Return each line of the records below that contains the word "Cookie".
*** Dataset excerpts ***
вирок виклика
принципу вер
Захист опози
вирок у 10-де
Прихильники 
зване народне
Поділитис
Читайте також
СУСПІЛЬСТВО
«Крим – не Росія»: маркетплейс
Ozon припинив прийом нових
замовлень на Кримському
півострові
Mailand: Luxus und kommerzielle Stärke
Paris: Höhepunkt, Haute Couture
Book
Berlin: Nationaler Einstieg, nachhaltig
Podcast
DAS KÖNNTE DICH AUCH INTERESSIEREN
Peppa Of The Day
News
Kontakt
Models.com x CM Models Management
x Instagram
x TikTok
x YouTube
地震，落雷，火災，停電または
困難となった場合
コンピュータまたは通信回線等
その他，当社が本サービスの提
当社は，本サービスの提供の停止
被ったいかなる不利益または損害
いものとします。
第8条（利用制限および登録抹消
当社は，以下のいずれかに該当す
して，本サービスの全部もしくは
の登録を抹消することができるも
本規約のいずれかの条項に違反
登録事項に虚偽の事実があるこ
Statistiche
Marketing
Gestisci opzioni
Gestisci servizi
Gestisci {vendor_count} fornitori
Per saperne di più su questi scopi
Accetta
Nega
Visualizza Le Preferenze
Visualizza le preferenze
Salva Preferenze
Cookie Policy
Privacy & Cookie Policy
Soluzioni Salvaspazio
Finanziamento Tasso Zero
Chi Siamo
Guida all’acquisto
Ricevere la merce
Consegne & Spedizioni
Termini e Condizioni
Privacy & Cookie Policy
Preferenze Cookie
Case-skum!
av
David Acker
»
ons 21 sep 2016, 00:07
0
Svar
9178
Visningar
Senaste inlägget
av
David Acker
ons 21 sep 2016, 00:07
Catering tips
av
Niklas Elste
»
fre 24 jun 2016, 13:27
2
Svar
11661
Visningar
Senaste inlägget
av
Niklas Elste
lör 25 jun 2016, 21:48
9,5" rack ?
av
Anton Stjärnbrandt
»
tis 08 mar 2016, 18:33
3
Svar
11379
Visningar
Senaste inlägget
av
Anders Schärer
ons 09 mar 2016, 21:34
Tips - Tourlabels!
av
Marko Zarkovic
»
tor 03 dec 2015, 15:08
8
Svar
*** End of Dataset excerpts ***
◆ Solution to the exercise:
Cookie Policy
Privacy & Cookie Policy
Privacy & Cookie Policy
Preferenze Cookie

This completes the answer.